When all of NATO’s additional forces are deployed there will be more than 50,000 troops from 45 other countries fighting in Afghanistan, bringing the total number of foreign soldiers stationed there to 150,000.

Responding to issues underlying the McChrystal forced resignation, Petraeus sent a letter to all NATO troops in Afghanistan July 4. He called for a “team effort” to “achieve unity of effort with our diplomatic, international civilian, and Afghan partners,” a reference to disparaging remarks about civilian U.S. government figures made by the deposed general and his aides in the Rolling Stone interview.

The letter also addressed widely publicized criticism voiced by some troops of the rising NATO casualties, which they attribute to restrictions on rules of combat, such as limiting the use of air and artillery strikes when civilians are in the area. “We must … continue our emphasis on reducing the loss of innocent civilian life to an absolute minimum,” Petraeus wrote. At the same time, he said, “We must employ all assets to ensure your safety, keeping in mind, again, the importance of avoiding civilian casualties.”

Meanwhile, the civilian deaths continue to climb. More than 1,000 Afghanis marched in the northern city of Mazar-i-Sharif July 10 to protest the killing of two security guards at a local market during a search for Taliban by Afghan and NATO troops. According to Reuters, the demonstrators chanted slogans against the foreign troops and Afghan president Hamid Karzai.
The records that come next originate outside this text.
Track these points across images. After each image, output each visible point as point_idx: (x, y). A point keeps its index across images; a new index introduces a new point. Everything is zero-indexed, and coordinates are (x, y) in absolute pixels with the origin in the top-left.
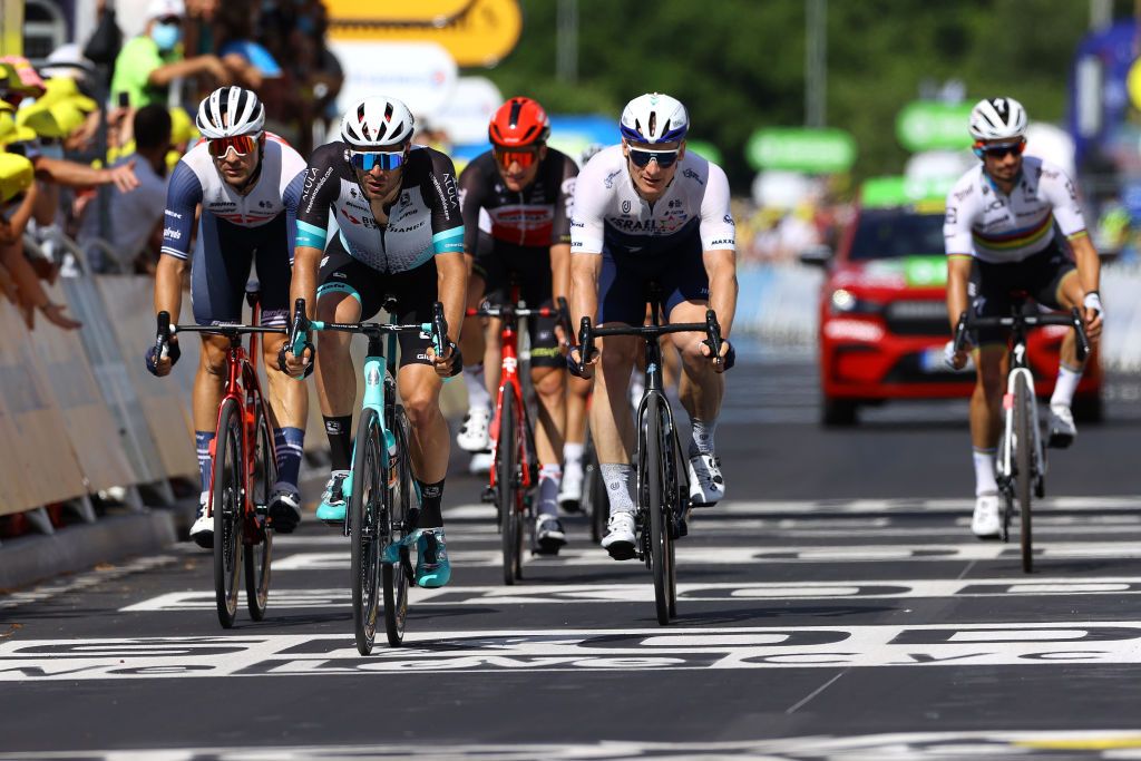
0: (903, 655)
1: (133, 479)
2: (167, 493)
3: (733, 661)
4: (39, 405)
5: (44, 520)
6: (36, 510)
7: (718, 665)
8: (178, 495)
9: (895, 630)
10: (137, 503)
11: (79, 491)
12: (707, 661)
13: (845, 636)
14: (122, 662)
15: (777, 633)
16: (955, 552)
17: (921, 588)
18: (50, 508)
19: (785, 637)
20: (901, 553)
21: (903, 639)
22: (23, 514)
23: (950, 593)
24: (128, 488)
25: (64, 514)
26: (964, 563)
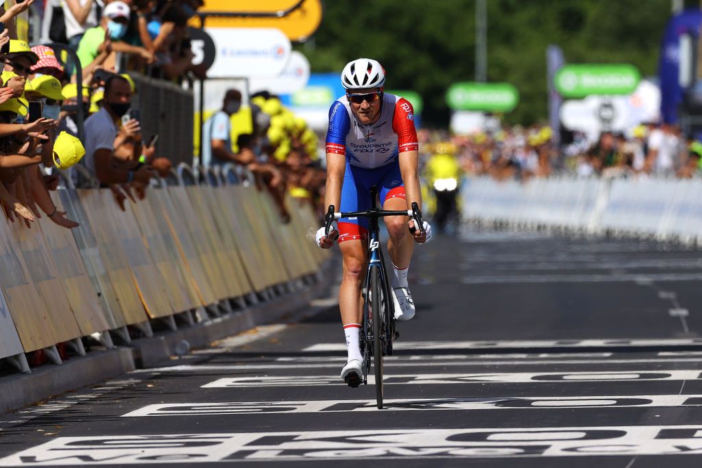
0: (668, 447)
1: (108, 327)
2: (126, 335)
3: (555, 450)
4: (48, 277)
5: (56, 355)
6: (50, 348)
7: (547, 453)
8: (133, 337)
9: (657, 429)
10: (110, 342)
11: (76, 335)
12: (539, 451)
13: (622, 434)
14: (143, 451)
15: (577, 432)
16: (669, 375)
17: (659, 400)
18: (59, 346)
19: (583, 434)
20: (632, 376)
21: (663, 435)
22: (42, 350)
23: (680, 404)
24: (103, 333)
25: (67, 350)
26: (680, 382)
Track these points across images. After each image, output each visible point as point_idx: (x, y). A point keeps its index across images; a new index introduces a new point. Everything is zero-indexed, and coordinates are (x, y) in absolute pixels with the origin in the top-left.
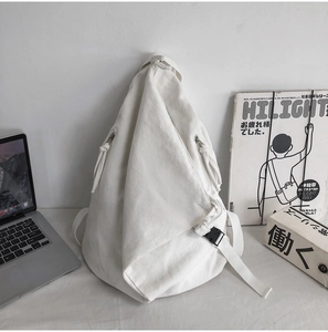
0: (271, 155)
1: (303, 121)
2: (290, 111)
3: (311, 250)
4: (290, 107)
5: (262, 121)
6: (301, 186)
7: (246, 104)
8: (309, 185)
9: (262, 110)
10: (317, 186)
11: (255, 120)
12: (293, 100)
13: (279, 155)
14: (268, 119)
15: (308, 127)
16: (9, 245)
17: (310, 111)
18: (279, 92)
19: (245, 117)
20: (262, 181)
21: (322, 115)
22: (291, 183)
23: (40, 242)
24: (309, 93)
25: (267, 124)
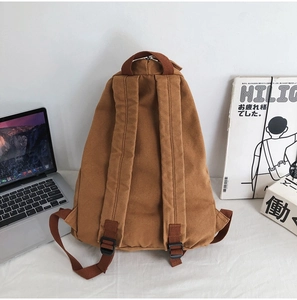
0: (267, 136)
2: (287, 96)
4: (288, 92)
5: (260, 104)
6: (293, 165)
7: (244, 88)
9: (260, 94)
11: (253, 103)
12: (291, 86)
13: (274, 136)
14: (265, 103)
16: (31, 201)
18: (278, 77)
19: (242, 100)
20: (257, 158)
22: (284, 162)
23: (59, 200)
25: (264, 107)
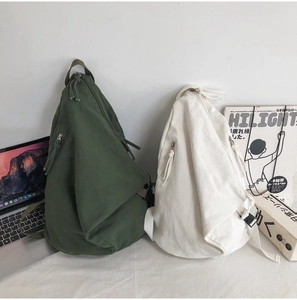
0: (248, 156)
1: (277, 129)
2: (266, 122)
3: (273, 223)
4: (267, 118)
5: (244, 129)
6: (271, 182)
7: (232, 115)
8: (278, 180)
9: (244, 120)
10: (285, 181)
11: (238, 128)
12: (269, 113)
13: (255, 156)
14: (248, 128)
15: (280, 134)
17: (283, 121)
18: (259, 106)
19: (231, 126)
21: (292, 124)
22: (262, 180)
24: (283, 108)
25: (248, 131)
Obama has appointed Gen. James Mattis to take over Petraeus’s position as commander of U.S. Central Command. Mattis coauthored, with Petraeus, the military’s manual on counterinsurgency.
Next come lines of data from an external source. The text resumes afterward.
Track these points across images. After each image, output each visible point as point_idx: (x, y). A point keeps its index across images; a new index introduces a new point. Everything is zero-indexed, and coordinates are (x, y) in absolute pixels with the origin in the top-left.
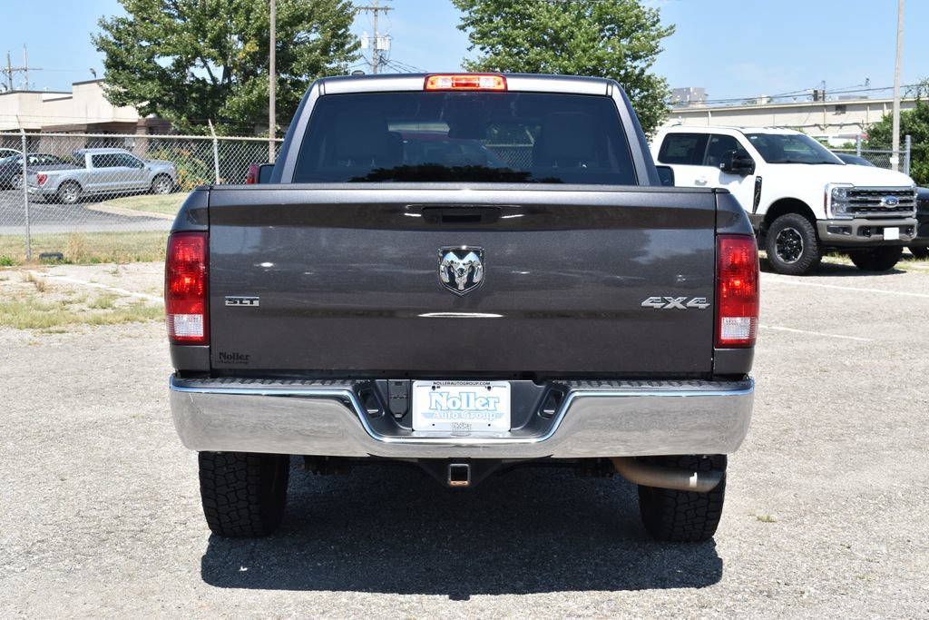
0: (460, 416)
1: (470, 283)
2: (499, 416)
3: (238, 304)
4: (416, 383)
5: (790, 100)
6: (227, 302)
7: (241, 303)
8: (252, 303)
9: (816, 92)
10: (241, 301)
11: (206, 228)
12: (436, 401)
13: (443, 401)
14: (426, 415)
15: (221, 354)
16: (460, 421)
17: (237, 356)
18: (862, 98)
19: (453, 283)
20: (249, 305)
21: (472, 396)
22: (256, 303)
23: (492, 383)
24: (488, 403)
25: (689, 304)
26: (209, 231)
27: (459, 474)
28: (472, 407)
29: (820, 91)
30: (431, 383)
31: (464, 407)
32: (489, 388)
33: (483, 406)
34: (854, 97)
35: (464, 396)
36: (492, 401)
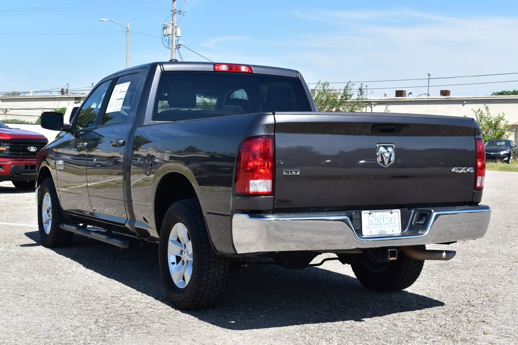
0: (381, 228)
1: (390, 161)
2: (396, 226)
3: (290, 174)
4: (363, 212)
5: (48, 94)
6: (284, 172)
7: (291, 173)
8: (296, 173)
9: (62, 89)
10: (291, 172)
11: (273, 134)
12: (371, 220)
13: (373, 220)
14: (367, 228)
15: (279, 200)
16: (381, 229)
17: (286, 201)
18: (82, 94)
19: (383, 162)
20: (295, 174)
21: (385, 217)
22: (298, 173)
23: (393, 211)
24: (391, 220)
25: (467, 170)
26: (274, 136)
27: (393, 254)
28: (385, 223)
29: (65, 90)
30: (368, 211)
31: (382, 223)
32: (392, 213)
33: (390, 221)
34: (78, 93)
35: (382, 217)
36: (393, 219)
Speaking off the cuff at a 2005 forum in San Diego, Mattis displayed his contempt for Afghans when he said: “You go into Afghanistan, you got guys who slap around women for five years because they didn’t wear a veil. You know guys like that ain’t got no manhood left anyway, so it’s a hell of a lot of fun to shoot them.”

Defense Secretary Robert Gates, in announcing Mattis’s new appointment, called him “one of our military’s outstanding combat leaders and strategic thinkers.”